The undoubted star of the Stax roster was Otis Redding. He could belt out an up-tempo number with the best of his contemporaries (Respect; I Can’t Turn You Loose), but he excelled at slower numbers such as Pain in My Heart and That’s How Strong My Love Is. As the best example of this aspect of his work, listen to I’ve Been Loving You Too Long, in which Steve Cropper’s lyrical guitar phrasing provides a perfect counterpoint to Redding’s impassioned delivery.
In addition to Pickett and Redding, Atlantic had another formidable presence on its books: Solomon Burke, who had a string of hits in the early 1960s. It isn’t easy to pick out one track from his repertoire as typical, but I would go for Everybody Needs Somebody to Love, which was covered by the Rolling Stones on their second album. This record, more than any other, betrays the gospel origins of what was beginning to be called ‘soul music’, because it is impossible to listen to this pulsating up-tempo song without gaining the impression that one is listening to an old-style revivalist preacher whipping up the emotions of his congregation.
Arthur Conley’s Sweet Soul Music namechecks several of the leading performers of the time, including, inevitably,
Spotlight on James Brown y’all,I have always disliked Brown’s mannered, histrionic stage performances, and all those I’ve mentioned so far were superior singers. Nevertheless, he made an important contribution to the decade with songs like Papa’s Got a Brand New Bag and I Got You (I Feel Good), and his influence on future generations of black musicians cannot be ignored—he pioneered what came to be known as ‘funk’. But he certainly wasn’t ‘king of them all’.

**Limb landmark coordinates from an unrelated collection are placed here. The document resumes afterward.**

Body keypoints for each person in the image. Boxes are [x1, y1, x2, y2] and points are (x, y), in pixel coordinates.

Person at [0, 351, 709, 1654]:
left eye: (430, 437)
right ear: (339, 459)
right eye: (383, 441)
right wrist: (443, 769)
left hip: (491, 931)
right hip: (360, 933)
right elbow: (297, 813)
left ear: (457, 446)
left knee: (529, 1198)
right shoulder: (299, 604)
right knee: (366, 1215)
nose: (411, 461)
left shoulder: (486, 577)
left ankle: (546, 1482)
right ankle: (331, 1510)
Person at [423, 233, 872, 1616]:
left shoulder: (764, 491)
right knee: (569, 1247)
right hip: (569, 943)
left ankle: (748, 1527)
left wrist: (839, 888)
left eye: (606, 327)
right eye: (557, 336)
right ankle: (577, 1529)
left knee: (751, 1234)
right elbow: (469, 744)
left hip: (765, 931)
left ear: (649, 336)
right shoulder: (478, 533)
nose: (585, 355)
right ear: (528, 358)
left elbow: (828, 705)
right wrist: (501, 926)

He’s the king of them all, y’all.
He’s the king of them all, y’all.
Stax was hit by a double whammy towards the end of the decade. In 1967, a few months after an acclaimed performance by Otis Redding at the Monterey Pop Festival that propelled him into the mainstream spotlight and the earlier and equally successful Stax Road Show tour around Europe, which also featured Sam and Dave, Booker T. and the M.G.s, the Markeys and Eddie Floyd, Redding was killed in a plane crash. Then, the following year, Stax executives discovered that the distribution deal they had signed with Atlantic in 1961 had assigned all rights to their recordings to Atlantic. Stax was never again the same force.

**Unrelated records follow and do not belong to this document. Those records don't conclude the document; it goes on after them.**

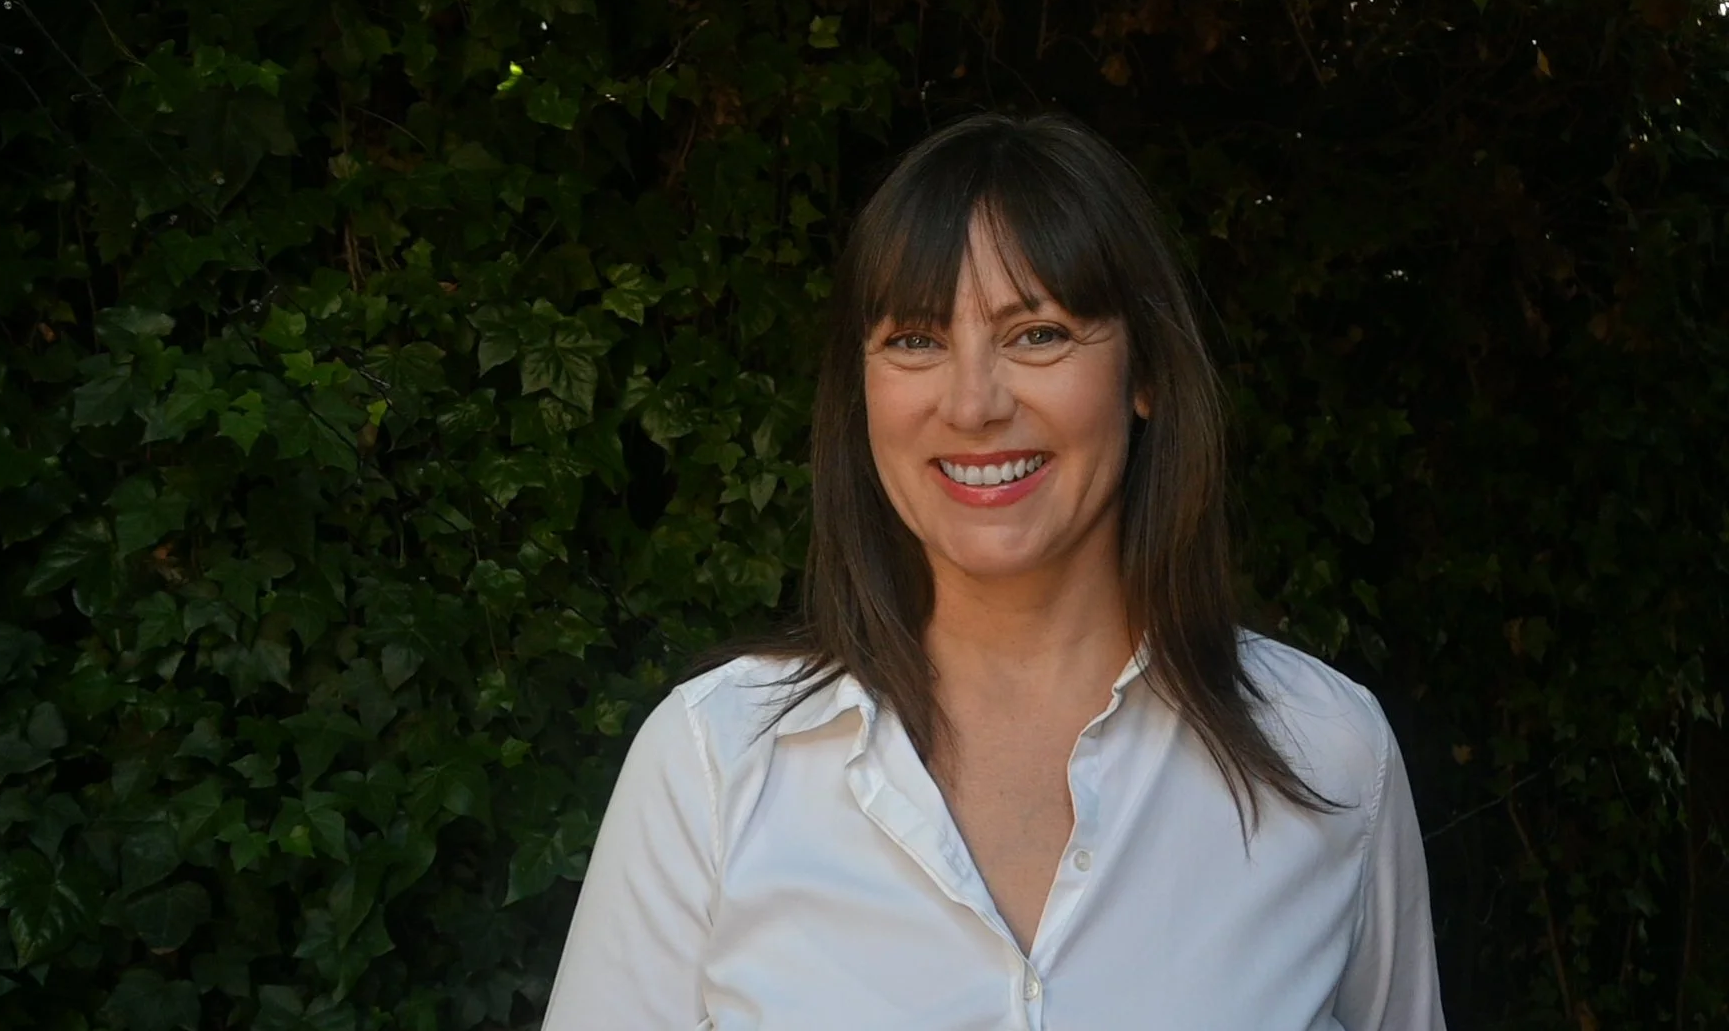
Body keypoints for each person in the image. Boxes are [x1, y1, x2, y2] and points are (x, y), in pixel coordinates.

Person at [541, 112, 1446, 1030]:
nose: (973, 404)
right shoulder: (713, 763)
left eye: (1040, 334)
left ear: (1146, 375)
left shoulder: (1328, 753)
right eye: (916, 341)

Meanwhile, Tamla-Motown was entering the most prolific period in its history, with hit after hit by vocal groups the Supremes, the Temptations, the Miracles, the Four Tops and Martha and the Vandellas, and solo artists Stevie Wonder and Marvin Gaye. Unfortunately, the studio came to resemble a factory in the process, and as in any system of mass production, individuality was sacrificed (‘you can have any color you like, as long as it’s black’—Henry Ford), exemplified by the sign over the entrance to the studio: ‘Hitsville USA’.

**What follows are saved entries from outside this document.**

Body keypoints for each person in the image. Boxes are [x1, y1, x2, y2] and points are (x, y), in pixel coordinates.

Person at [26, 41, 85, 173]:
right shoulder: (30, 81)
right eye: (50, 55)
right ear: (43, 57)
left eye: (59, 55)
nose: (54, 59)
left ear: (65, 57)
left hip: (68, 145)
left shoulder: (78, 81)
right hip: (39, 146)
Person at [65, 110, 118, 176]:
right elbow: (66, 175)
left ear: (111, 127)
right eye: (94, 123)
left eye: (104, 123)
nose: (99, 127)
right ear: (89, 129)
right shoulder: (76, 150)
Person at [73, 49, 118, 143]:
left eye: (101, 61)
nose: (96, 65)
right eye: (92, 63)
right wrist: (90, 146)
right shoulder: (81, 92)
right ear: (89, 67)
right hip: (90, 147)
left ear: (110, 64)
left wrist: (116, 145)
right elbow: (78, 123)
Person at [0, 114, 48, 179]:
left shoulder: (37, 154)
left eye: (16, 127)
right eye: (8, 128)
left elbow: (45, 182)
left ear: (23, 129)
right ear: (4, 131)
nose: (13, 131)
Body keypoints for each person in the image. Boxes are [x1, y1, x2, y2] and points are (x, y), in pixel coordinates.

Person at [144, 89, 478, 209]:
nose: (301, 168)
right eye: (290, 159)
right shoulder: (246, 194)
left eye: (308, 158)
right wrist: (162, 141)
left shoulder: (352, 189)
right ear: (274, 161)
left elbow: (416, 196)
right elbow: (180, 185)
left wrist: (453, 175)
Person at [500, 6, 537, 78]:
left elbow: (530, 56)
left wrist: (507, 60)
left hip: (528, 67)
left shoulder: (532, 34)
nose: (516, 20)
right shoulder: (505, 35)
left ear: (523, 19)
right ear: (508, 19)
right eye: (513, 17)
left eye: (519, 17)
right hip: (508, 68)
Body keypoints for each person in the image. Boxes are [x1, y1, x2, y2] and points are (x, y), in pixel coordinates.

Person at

Although I listened predominantly to black singers throughout the 1960s, by the early 1970s, any saccharine ballad performed by a black singer or vocal group was being labelled as ‘soul’, and the gospel roots of the genre had disappeared. I lost interest. Four decades on, when anything carrying the label ‘rhythm and blues’ bears no resemblance to the music to which that label was attached in the 1950s and 1960s, I do not expect that interest ever to be rekindled.